* _TASK STATEMENT_
In the data from the first line through the line containing "Os especialistas concluíram", change "Biela" to "Čierna". Give those lines back with nothing else altered.

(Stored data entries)

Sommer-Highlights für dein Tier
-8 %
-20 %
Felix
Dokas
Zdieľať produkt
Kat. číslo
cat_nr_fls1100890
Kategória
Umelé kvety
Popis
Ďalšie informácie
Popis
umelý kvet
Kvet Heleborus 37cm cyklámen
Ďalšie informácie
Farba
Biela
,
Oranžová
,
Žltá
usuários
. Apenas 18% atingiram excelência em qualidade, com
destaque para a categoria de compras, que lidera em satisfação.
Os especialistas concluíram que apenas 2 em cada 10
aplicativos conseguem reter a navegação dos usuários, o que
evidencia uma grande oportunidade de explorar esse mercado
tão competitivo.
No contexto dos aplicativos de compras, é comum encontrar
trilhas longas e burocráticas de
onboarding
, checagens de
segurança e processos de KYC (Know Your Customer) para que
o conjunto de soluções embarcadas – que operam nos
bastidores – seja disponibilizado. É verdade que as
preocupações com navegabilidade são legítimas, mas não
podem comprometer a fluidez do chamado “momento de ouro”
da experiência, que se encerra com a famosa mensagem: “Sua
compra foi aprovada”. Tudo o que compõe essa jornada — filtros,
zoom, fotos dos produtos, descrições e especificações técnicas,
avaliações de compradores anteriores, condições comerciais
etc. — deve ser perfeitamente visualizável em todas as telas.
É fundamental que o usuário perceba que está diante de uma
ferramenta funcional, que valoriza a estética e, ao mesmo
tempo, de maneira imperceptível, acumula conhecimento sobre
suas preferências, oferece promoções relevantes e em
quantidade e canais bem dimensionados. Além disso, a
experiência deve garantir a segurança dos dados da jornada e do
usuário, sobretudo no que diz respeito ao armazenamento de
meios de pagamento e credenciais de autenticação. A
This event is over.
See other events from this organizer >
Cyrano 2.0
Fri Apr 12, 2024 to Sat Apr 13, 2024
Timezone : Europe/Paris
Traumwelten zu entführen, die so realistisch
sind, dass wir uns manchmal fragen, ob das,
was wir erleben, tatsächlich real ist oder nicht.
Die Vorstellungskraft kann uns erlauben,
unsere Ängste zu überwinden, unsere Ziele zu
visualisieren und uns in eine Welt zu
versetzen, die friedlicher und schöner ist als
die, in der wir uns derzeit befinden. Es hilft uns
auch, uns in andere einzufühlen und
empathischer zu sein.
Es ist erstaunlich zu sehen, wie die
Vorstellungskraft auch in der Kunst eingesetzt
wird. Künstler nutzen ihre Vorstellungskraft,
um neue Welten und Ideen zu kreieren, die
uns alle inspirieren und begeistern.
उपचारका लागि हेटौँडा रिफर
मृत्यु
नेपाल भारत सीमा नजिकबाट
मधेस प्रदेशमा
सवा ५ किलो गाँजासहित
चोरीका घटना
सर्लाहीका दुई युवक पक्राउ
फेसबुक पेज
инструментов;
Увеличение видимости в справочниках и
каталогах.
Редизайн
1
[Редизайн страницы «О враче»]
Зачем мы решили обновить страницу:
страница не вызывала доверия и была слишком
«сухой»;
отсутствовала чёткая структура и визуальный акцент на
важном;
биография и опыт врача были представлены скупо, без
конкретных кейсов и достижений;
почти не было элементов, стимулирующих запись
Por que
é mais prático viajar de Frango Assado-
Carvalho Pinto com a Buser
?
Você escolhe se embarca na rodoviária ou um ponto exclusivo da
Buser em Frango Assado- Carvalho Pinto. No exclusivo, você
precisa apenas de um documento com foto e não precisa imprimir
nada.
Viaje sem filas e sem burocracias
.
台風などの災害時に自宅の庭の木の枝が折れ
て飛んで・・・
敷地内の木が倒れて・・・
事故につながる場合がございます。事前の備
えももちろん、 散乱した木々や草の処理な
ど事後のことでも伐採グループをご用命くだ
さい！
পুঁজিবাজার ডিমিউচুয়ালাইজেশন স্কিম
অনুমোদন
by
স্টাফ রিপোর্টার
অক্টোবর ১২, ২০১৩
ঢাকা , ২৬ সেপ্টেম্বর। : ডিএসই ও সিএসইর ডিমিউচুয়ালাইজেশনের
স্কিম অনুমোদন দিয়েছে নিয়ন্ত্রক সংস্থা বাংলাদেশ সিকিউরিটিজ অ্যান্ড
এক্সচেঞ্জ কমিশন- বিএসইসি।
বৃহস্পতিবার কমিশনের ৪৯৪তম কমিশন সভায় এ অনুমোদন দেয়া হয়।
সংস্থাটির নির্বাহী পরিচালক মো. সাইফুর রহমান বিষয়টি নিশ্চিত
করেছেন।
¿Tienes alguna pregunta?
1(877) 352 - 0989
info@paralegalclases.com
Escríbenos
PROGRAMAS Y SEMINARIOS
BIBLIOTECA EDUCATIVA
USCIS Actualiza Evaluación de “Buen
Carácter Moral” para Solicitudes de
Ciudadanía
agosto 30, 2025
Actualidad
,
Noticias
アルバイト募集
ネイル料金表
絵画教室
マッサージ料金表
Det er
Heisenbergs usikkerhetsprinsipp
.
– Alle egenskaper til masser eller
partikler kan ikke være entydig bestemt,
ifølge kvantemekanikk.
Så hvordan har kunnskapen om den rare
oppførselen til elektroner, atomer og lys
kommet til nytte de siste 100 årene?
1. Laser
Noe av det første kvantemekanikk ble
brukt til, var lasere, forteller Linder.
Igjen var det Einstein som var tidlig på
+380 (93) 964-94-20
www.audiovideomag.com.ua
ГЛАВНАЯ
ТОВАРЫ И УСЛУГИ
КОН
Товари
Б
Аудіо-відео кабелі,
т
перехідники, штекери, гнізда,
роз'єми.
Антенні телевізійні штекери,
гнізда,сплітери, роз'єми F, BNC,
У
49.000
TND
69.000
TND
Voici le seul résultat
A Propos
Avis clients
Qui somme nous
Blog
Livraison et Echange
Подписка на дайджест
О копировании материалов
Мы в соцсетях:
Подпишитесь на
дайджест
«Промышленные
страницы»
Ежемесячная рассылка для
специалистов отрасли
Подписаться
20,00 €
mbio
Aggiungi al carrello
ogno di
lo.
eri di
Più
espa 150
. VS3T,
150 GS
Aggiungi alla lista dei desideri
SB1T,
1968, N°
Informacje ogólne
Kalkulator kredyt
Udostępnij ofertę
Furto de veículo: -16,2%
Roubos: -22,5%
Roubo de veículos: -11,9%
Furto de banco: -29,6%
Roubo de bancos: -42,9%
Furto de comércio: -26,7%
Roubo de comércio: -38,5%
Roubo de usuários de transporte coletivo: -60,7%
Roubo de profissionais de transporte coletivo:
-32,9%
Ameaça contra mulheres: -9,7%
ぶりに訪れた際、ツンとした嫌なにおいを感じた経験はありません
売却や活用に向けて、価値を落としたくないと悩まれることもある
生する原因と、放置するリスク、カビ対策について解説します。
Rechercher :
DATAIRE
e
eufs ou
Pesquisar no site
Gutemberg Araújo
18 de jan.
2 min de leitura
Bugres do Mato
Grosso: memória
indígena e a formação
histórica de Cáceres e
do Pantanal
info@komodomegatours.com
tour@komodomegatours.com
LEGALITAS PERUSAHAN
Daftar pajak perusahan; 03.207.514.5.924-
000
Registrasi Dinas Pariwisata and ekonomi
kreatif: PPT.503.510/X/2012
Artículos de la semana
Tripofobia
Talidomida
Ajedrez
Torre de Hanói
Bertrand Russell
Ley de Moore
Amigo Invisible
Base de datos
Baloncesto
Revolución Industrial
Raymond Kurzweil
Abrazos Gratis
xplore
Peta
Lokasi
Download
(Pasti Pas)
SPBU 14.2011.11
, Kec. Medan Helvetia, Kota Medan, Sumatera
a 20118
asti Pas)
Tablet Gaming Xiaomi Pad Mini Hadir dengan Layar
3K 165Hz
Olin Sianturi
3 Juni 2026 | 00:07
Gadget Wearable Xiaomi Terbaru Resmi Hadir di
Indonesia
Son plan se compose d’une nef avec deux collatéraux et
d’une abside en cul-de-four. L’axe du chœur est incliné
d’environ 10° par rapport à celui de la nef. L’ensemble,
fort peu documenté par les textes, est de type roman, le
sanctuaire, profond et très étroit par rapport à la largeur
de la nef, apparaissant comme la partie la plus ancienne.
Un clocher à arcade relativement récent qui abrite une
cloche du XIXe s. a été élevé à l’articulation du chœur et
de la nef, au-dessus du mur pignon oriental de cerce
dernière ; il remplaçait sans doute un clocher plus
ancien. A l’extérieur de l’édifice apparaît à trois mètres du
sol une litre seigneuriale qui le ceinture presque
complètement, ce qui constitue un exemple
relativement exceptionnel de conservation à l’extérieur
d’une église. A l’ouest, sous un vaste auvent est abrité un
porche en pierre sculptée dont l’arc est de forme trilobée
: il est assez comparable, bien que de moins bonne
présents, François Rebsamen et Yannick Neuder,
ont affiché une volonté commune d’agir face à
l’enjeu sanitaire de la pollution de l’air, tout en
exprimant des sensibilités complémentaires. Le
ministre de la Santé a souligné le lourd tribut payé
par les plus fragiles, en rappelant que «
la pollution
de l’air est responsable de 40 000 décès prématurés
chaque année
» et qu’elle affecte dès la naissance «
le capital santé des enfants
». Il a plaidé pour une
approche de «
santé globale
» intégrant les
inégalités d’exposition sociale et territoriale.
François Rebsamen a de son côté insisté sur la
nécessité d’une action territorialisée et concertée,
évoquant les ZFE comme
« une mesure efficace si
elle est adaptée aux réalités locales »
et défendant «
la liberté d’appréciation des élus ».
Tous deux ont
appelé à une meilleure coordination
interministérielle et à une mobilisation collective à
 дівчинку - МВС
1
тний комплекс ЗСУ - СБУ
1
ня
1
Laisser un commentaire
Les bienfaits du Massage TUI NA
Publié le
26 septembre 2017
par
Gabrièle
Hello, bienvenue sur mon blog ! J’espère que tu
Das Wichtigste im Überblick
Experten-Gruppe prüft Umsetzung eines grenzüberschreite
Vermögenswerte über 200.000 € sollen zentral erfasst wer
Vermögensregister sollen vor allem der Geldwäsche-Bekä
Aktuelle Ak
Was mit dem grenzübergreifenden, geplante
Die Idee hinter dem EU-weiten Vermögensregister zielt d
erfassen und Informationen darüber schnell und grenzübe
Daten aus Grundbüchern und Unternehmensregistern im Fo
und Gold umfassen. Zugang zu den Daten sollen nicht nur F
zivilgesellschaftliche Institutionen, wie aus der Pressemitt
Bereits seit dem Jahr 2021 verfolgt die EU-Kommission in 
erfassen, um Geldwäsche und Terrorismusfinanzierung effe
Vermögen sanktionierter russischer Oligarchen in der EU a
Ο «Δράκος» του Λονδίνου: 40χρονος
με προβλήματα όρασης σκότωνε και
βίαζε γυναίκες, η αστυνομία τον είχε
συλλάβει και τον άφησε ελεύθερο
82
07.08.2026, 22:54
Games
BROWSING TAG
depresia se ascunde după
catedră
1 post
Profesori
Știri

* _EXERCISE ANSWER_
Sommer-Highlights für dein Tier
-8 %
-20 %
Felix
Dokas
Zdieľať produkt
Kat. číslo
cat_nr_fls1100890
Kategória
Umelé kvety
Popis
Ďalšie informácie
Popis
umelý kvet
Kvet Heleborus 37cm cyklámen
Ďalšie informácie
Farba
Čierna
,
Oranžová
,
Žltá
usuários
. Apenas 18% atingiram excelência em qualidade, com
destaque para a categoria de compras, que lidera em satisfação.
Os especialistas concluíram que apenas 2 em cada 10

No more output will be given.